Editorial: Les incendies couvent
L'invitation mystérieuse car sans ordre du jour du Premier ministre avait suscité la perplexité. Finalement, il n'y aura pas eu de grande annonce. Jean-Claude Juncker a tiré le bilan du travail gouvernemental, précisé que le gouvernement était solide et que le programme d'austérité visant à rétablir l'équilibre du budget sera mis en place.
Jacques Hillion
La mise en garde s'adresse aux partenaires sociaux à qui il appartient de mettre de l'eau dans leur vin. Sans quoi il n'y aura pas d'accord, voire même pas de tripartite mais les mesures économiques seront bel et bien appliquées. Le désaccord sur l'analyse de la situation économique demeure. Les mesures prises et annoncées se basent sur des prévisions plus pessimistes que la réalité.
De leur côté, les syndicats ne désarment pas et c'est un front uni qui appelle à manifester le 16 septembre pour défendre les frontaliers victimes de l'austérité.
En tout état de cause le «stress test» pour le modèle social luxembourgeois aura lieu à la rentrée. Au Luxembourg, ce n'est pas l'été qui sera chaud mais l'automne.

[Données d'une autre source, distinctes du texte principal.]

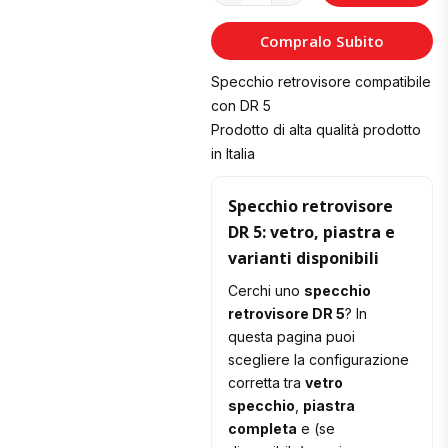
al
Compralo Subito
Carrello
Specchio retrovisore compatibile
con DR 5
Prodotto di alta qualità prodotto
in Italia
Specchio retrovisore
DR 5: vetro, piastra e
varianti disponibili
Cerchi uno
specchio
retrovisore DR 5
? In
questa pagina puoi
scegliere la configurazione
corretta tra
vetro
specchio
,
piastra
completa
e (se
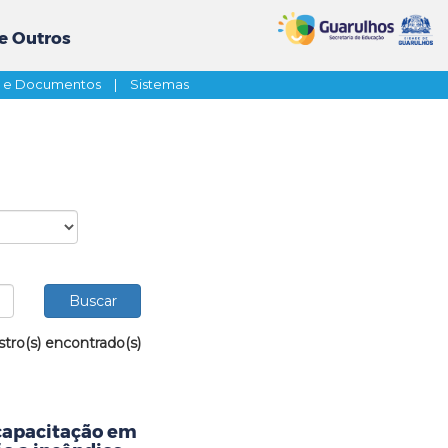
e Outros
s e Documentos
|
Sistemas
stro(s) encontrado(s)
capacitação em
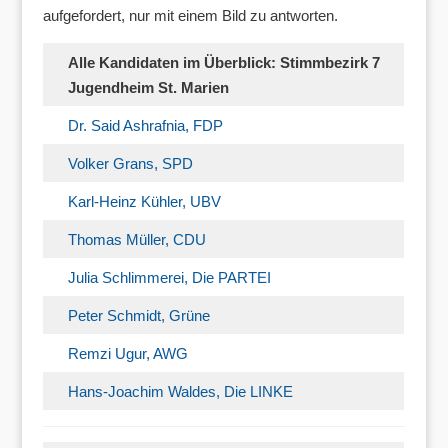
aufgefordert, nur mit einem Bild zu antworten.
Alle Kandidaten im Überblick: Stimmbezirk 7
Jugendheim St. Marien
Dr. Said Ashrafnia, FDP
Volker Grans, SPD
Karl-Heinz Kühler, UBV
Thomas Müller, CDU
Julia Schlimmerei, Die PARTEI
Peter Schmidt, Grüne
Remzi Ugur, AWG
Hans-Joachim Waldes, Die LINKE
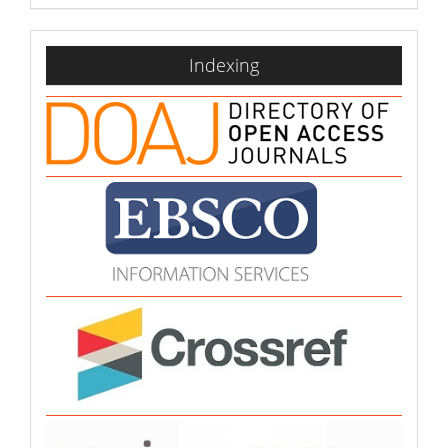
indexing
Indexing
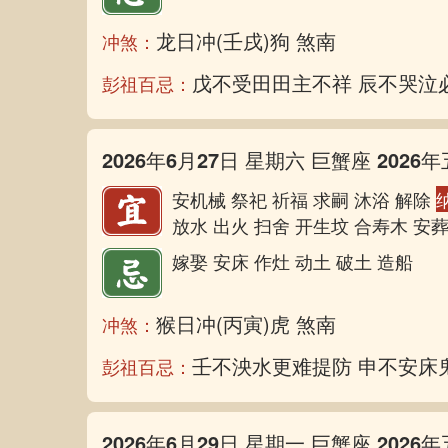
龙日冲(壬戌)狗 煞南
冲煞：
戊不受田田主不祥 辰不哭泣
彭祖百忌：
2026年6月27日 星期六 巨蟹座 2026年
安机械 祭祀 祈福 求嗣 沐浴 解除
放水 出火 扫舍 开生坟 合寿木 安葬
嫁娶 安床 作灶 动土 破土 造船
猴日冲(丙寅)虎 煞南
冲煞：
壬不泱水更难提防 申不安床
彭祖百忌：
2026年6月29日 星期一 巨蟹座 2026年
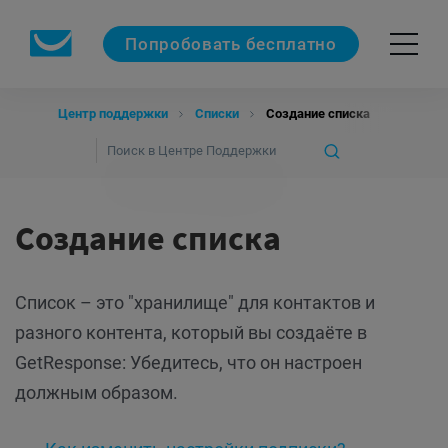
Попробовать бесплатно
Центр поддержки
Списки
Создание списка
Создание списка
Список – это "хранилище" для контактов и
разного контента, который вы создаёте в
GetResponse: Убедитесь, что он настроен
должным образом.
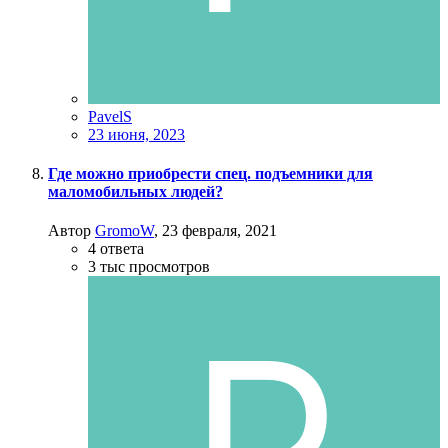
PavelS
23 июня, 2023
Где можно приобрести спец. подъемники для
маломобильных людей?
Автор
GromoW
,
23 февраля, 2021
4
ответа
3 тыс
просмотров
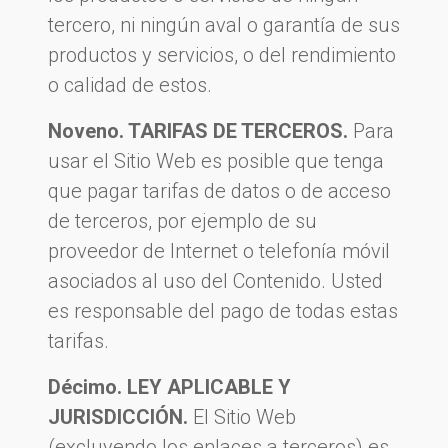
tercero, ni ningún aval o garantía de sus
productos y servicios, o del rendimiento
o calidad de estos.
Noveno. TARIFAS DE TERCEROS.
Para
usar el Sitio Web es posible que tenga
que pagar tarifas de datos o de acceso
de terceros, por ejemplo de su
proveedor de Internet o telefonía móvil
asociados al uso del Contenido. Usted
es responsable del pago de todas estas
tarifas.
Décimo. LEY APLICABLE Y
JURISDICCIÓN.
El Sitio Web
(excluyendo los enlaces a terceros) es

Ce n'est pas le cas pour la Russie dont la partie occidentale croule sous la canicule. Plaie de l'été, les feux de forêt embrasent des centaines de milliers d'hectares, détruisent des villages et ont fait une bonne trentaine de victimes. Les autorités russes sont prises à partie pour leur inefficacité à prévenir et à lutter contre les incendies. Que Vladimir Poutine ait promis d'installer des caméras sur tous les chantiers pour surveiller la reconstruction des villages détruits ne palliera pas les carences des services de secours. Des carences attribuées à la réforme du code forestier par Poutine qui a supprimé quelque 70.000 gardes forestiers.
Ironie de l'histoire, c'est un arbre qui a de nouveau mis le feu aux poudres au Moyen-Orient. L'échange de tirs entre les armées israélienne et libanaise sera-t-il l'étincelle qui embrasera la région? L'imbrication des enjeux régionaux impliquant notamment la Syrie et l'Iran font craindre le pire surtout après l'attentat de mercredi contre le président iranien, Mahmoud Ahmadinejad, qui avait deux jours avant annoncé être la cible d'un complot israélien.
En France le président Sarkozy ne cesse d'allumer des contre-incendies pour tenter d'étouffer l'échec de sa politique sécuritaire mais surtout pour détourner l'attention de son ministre du Travail, Éric Woerth, qui doit mener à bien une réforme des pensions peu appréciée. Celui qui cumulait il y a à peine une semaine encore les fonctions de ministre et de trésorier de l'UMP, le parti présidentiel, reste englué dans l'affaire Bettencourt et est aujourd'hui rattrapé par une nouvelle affaire: il serait intervenu en tant que ministre du Budget pour alléger le redressement fiscal de la succession du sculpteur César. Voilà qui met en cause la parole du ministre qui nie toute intervention ou régime de faveur.
Il n'y a pas à dire, l'été est chaud et la trêve estivale n'empêche pas les incendies de couver ici ou là.